China’s central bank said yesterday it would raise the amount of money banks must keep in reserve, in the latest in a series of moves aimed at bringing high inflation under control.

The reserve requirement ratio will be raised by 50 basis points from February 24, the People’s Bank of China said in a statement – already the second time this year it has announced such a measure.

The move comes less than two weeks after the bank raised interest rates for the third time in four months as Beijing struggles to control soaring prices, which it fears could lead to social unrest.

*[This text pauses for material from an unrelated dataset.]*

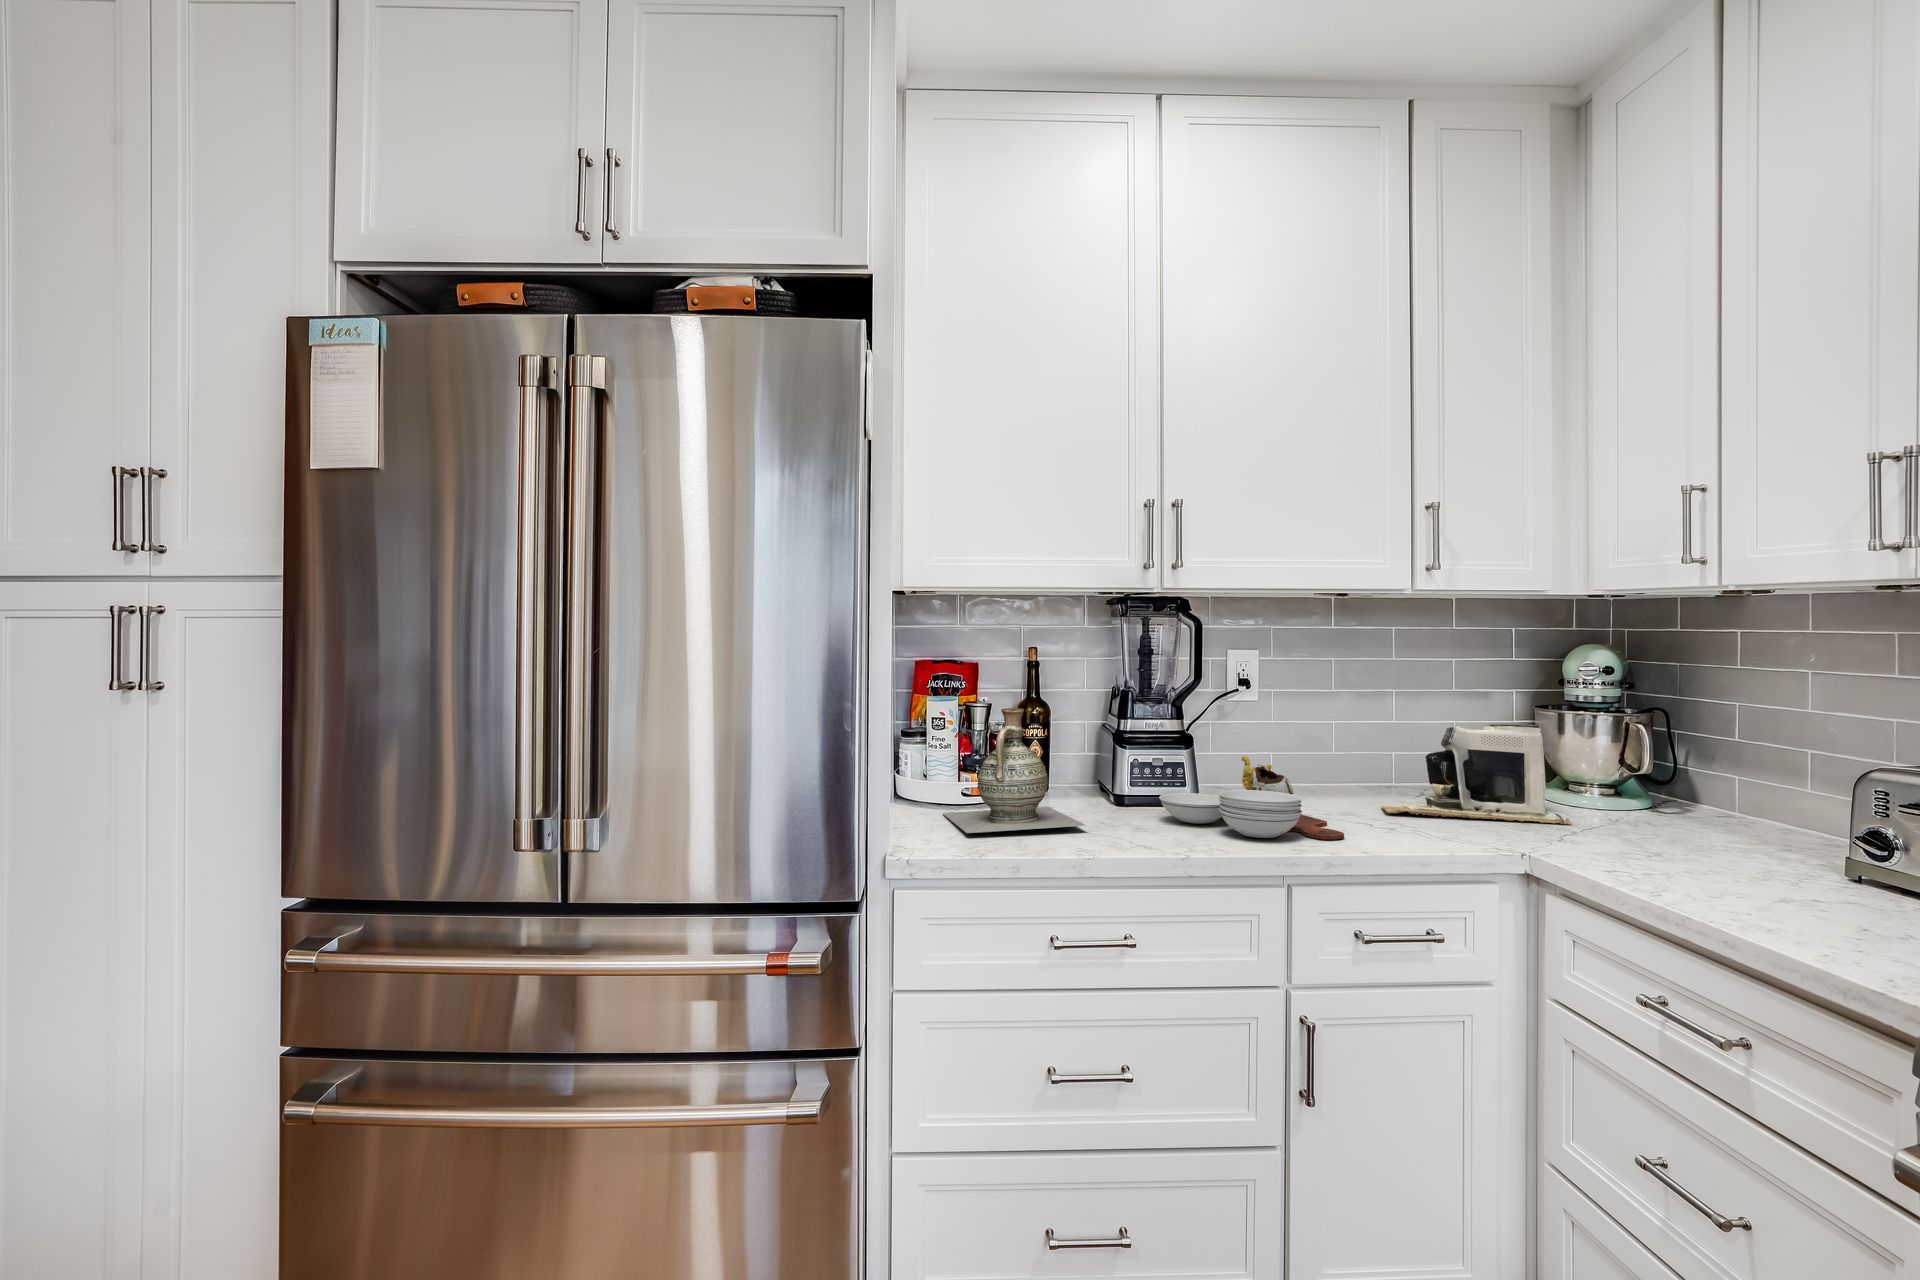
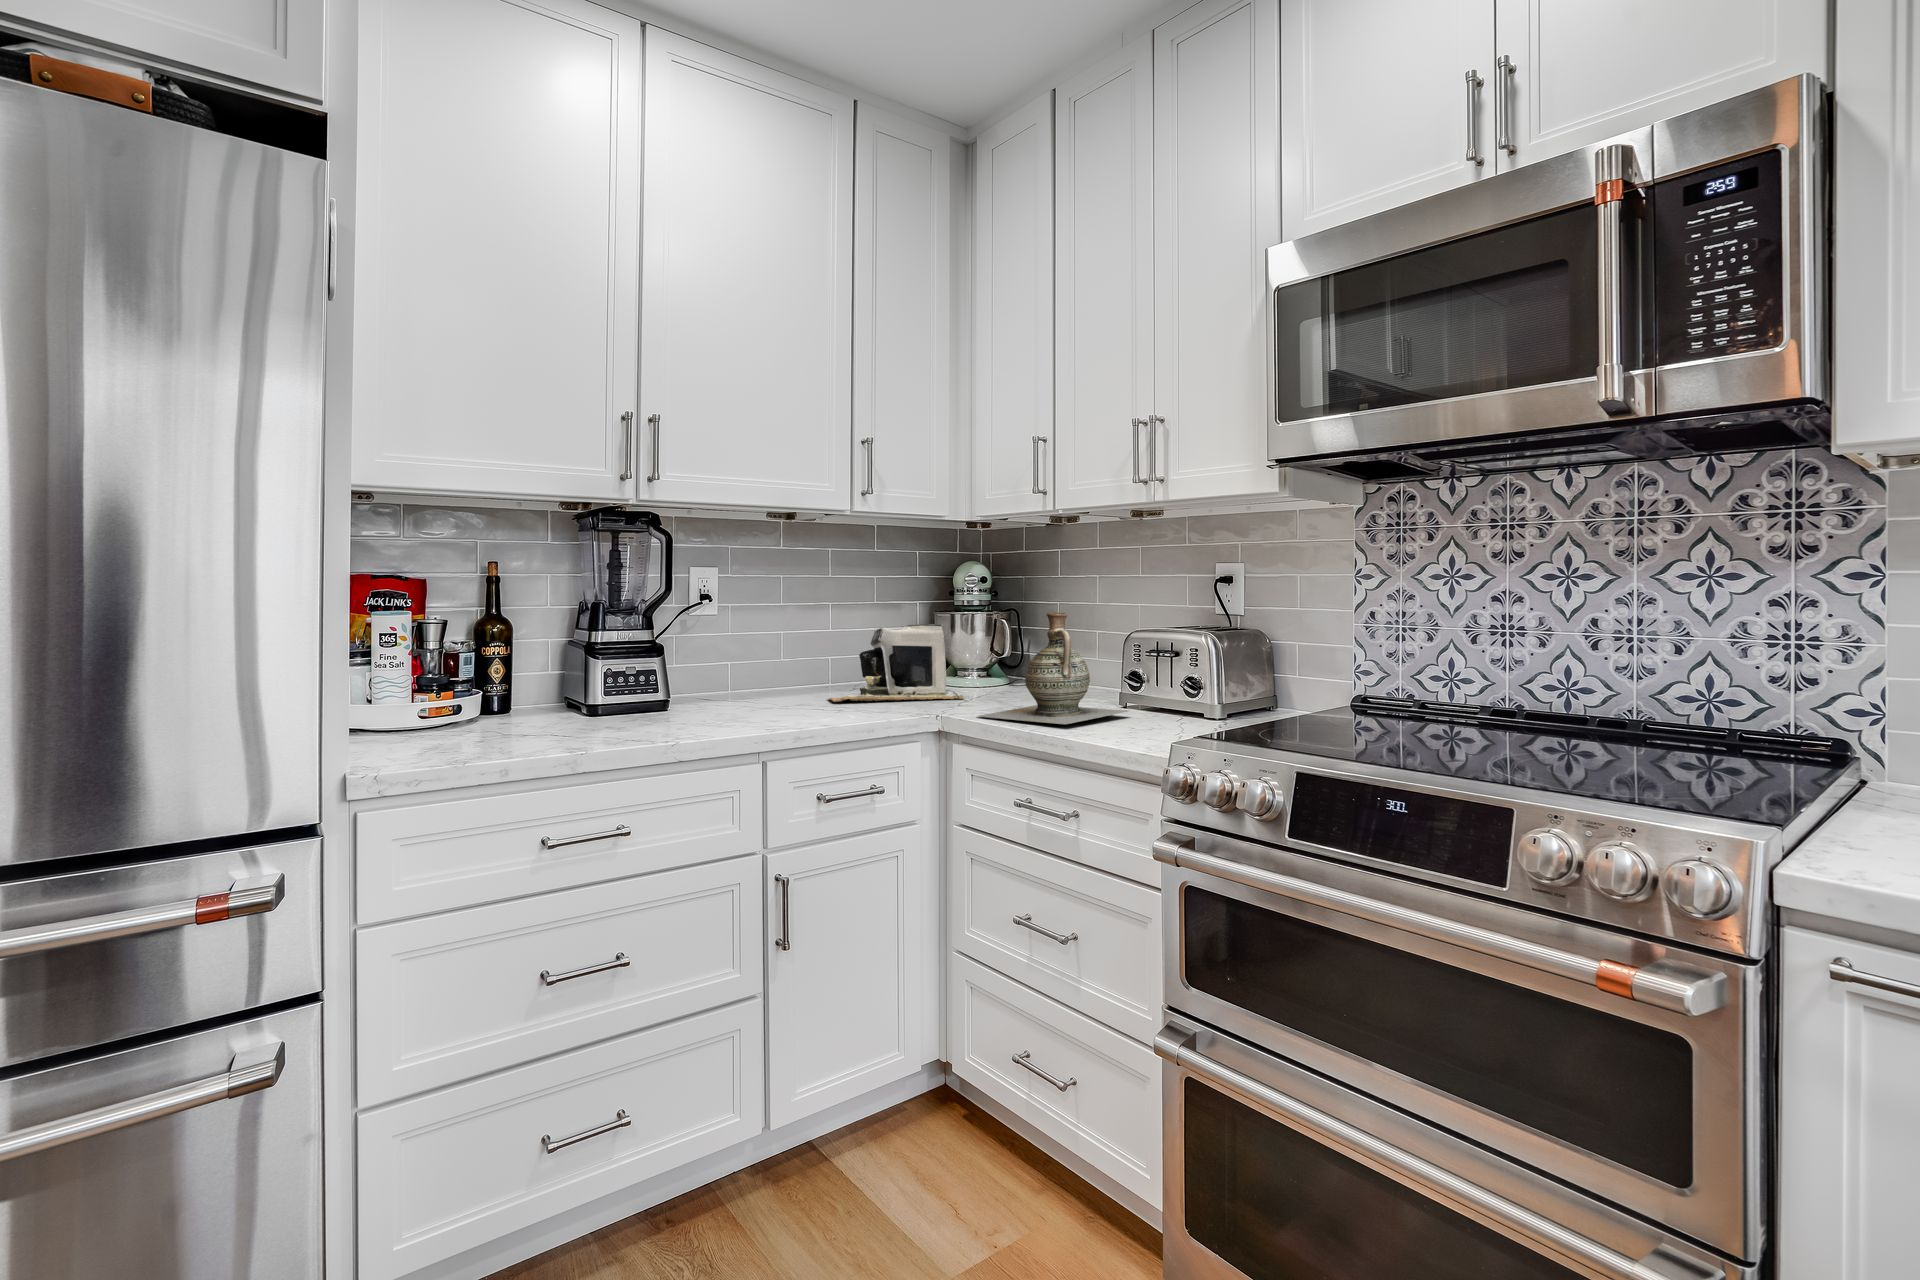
ceramic jug: present [943,708,1086,833] -> present [978,612,1128,724]
cutting board: present [1159,756,1344,840] -> none [639,659,807,726]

It also follows the release of data on Tuesday showing consumer prices rose 4.9 per cent last month, well above the government’s targeted ceiling of four percent for the year and up from 4.6 per cent in December.

The figures suggest Beijing’s attempts to cool spending – which has sent prices of everyday goods such as food and fuel soaring – have not yet born fruit.

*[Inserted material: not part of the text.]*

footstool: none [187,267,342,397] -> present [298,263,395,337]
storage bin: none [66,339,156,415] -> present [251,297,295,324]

“It’s indicative of a greater sense of policy urgency out of Beijing in the last few months, in response to this concerning pick-up in inflation,” said Brian Jackson, senior strategist at the Royal Bank of Canada.

“They’re using every policy tool at their disposal, and that’s all they can do. They were a little bit slow to get moving on the monetary policy tools and now they’re playing a bit of catch-up, so that’s what we’re seeing.”

Tuesday’s data showed food costs continued to rise sharply last month, with grain prices up 15.1 per cent, the government said.

The grain supply situation has become an increasing source of official anxiety as an ongoing drought across northern China is threatening the important winter wheat crop.

At the same time, prices of fresh fruit surged 34.8 per cent.

Inflation, particularly related to food, has a history of sparking unrest in China, particularly among the poorer segments of the population.

It has become a hot issue for the government as the economy fizzes along after the global financial crisis and last year overtook Japan as the world’s number two economy after the United States.

Economists blame the huge stimulus measures introduced by Beijing during the downturn for sending prices soaring.

The government is also worried high property prices will lead to a real estate bubble that could burst with calamitous results for China.

Underscoring this concern, the National Bureau of Statistics said yesterday the prices of newly-built homes in most major Chinese cities increased last month from a year ago.

The government has implemented a range of measures to dampen house prices, including the launch of a property tax in Shanghai and the south western municipality of Chongqing.

It has also raised minimum down payments and ordered authorities to rein in real estate prices.

The latest hike brings the average reserve requirement ratio to 19.5 per cent, Dow Jones Newswires reported.